By 2006, AndroGel was Solvay's top-selling drug, with U.S. sales of more than $300 million, the plaintiffs say in their 277-page fifth amended complaint.
Solvay sought partial dismissal of plaintiffs' claims that it "actively targeted" and "wooed" doctors who were members of states' Medicaid Pharmaceutical and Therapeutics Committees to place its drugs on states' preferred drug lists (PDL) or formularies, which govern how state Medicaid programs pay for prescription drugs.
The plaintiffs claim that Solvay's deceptive marketing led to prescription filling by pharmacies that submitted claims to Medicaid for reimbursement.
U.S. District Judge Gray Miller issued a 12-page ruling on Jan. 23.

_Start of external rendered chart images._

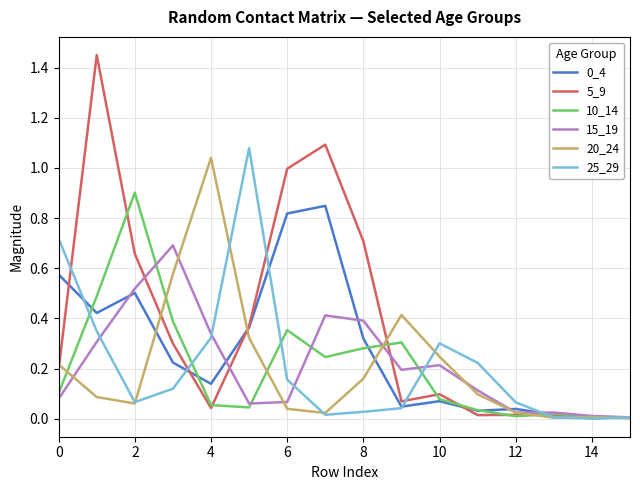

Which series has the widest spread of values?

5_9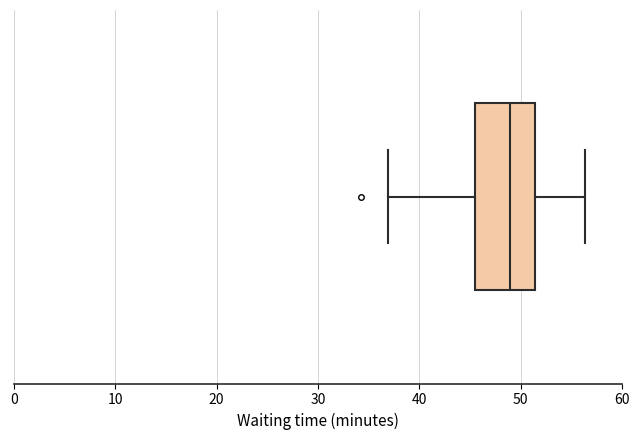

Read this box plot against the x-axis: the position of the median line, the range covered by the box, and the ends of both whiskers. The values are not printed on the chart, so give them approximately, as read against the axis.

median 49, box 46 to 51, whiskers 37 to 56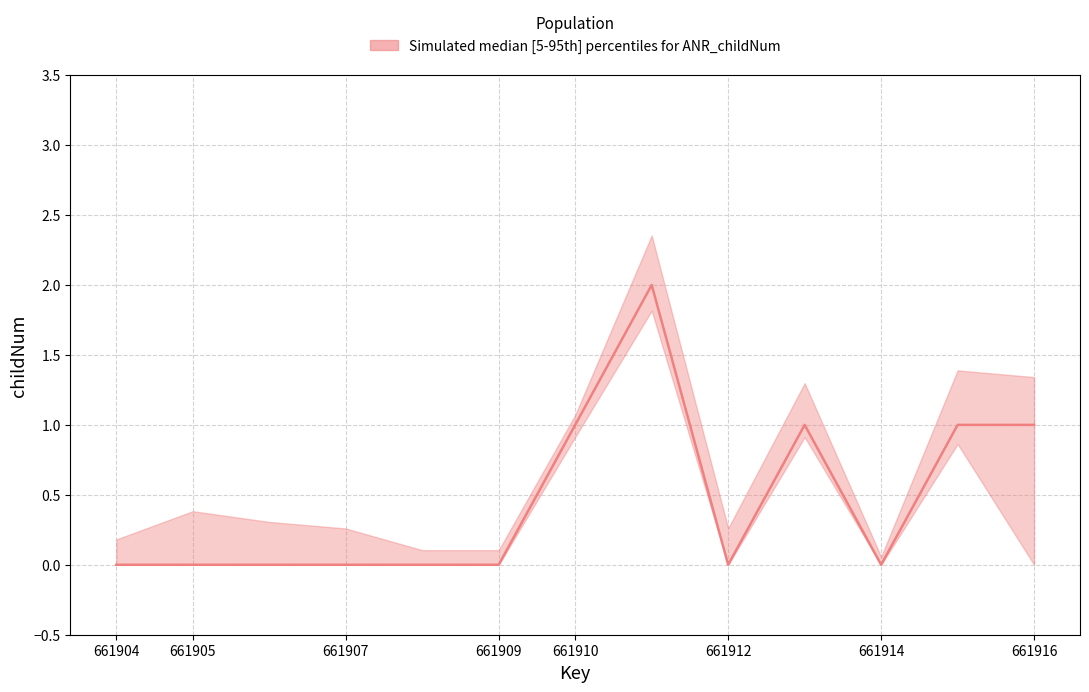

At how many categories does at least one series exceed 0?

5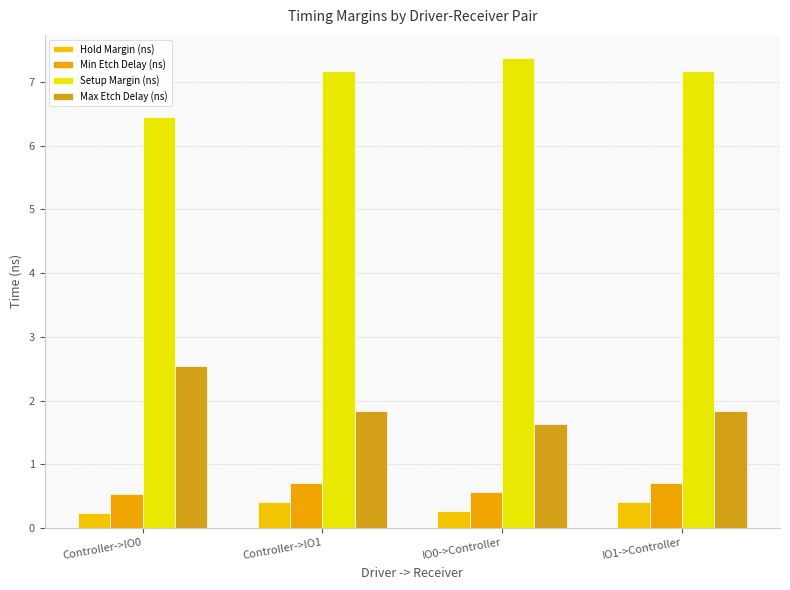

At IO1->Controller, list the series in order from largest to smallest.

Setup Margin (ns), Max Etch Delay (ns), Min Etch Delay (ns), Hold Margin (ns)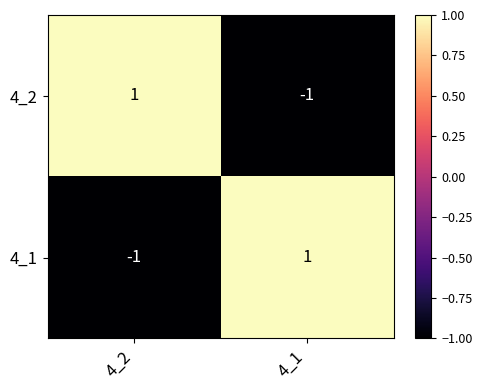

The value of 4_2 at 4_1 is 0. True or false?

False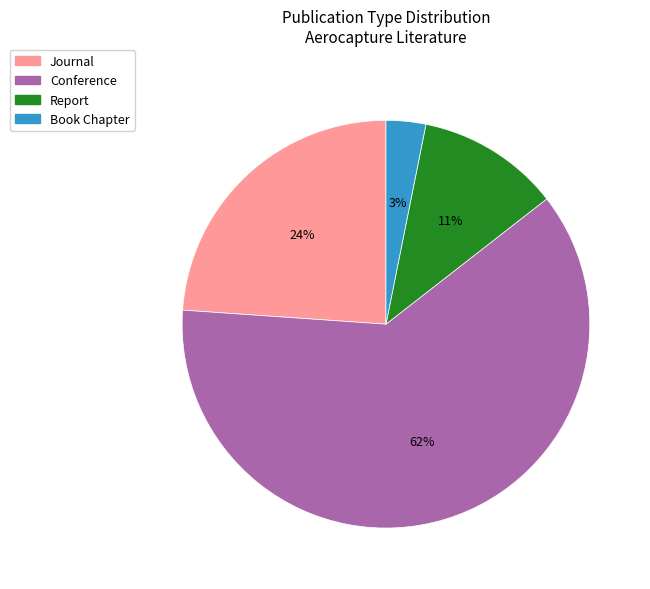

Between Journal and Conference, which is larger?

Conference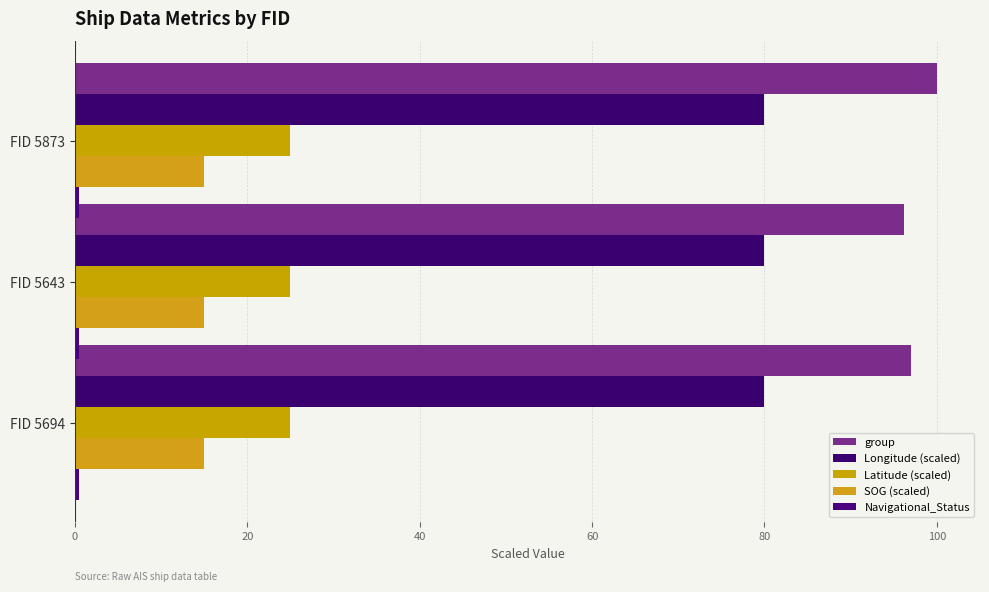

Which series has the widest spread of values?

group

He granted Solvay's unopposed motion to dismiss some claims involving several states because the plaintiffs "are no longer asserting a claim that [Solvay] improperly wooed P&T members into including its drugs on the state PDLs or formularies" in those states, the judge wrote.
Miller left much of the Medicaid committee "wooing" claims intact, however.
"The wooing claim is available, pursuant to the pleaded claims in the fifth amended complaint, for states that had a PDL or some type of formulary governed by a group called a P&T Committee during the relevant timeframe if the drugs at issue were on the list," Miller wrote.
The states and entities involved in the lawsuit are California, Colorado, Connecticut, Delaware, Florida, Georgia, Hawaii, Illinois, Indiana, Louisiana, Maryland, Michigan, Minnesota, Montana, Nevada, New Hampshire, New Jersey, New Mexico, New York, North Carolina, Oklahoma, Rhode Island, Tennessee, Texas, Massachusetts, Virginia, the District of Columbia and Chicago.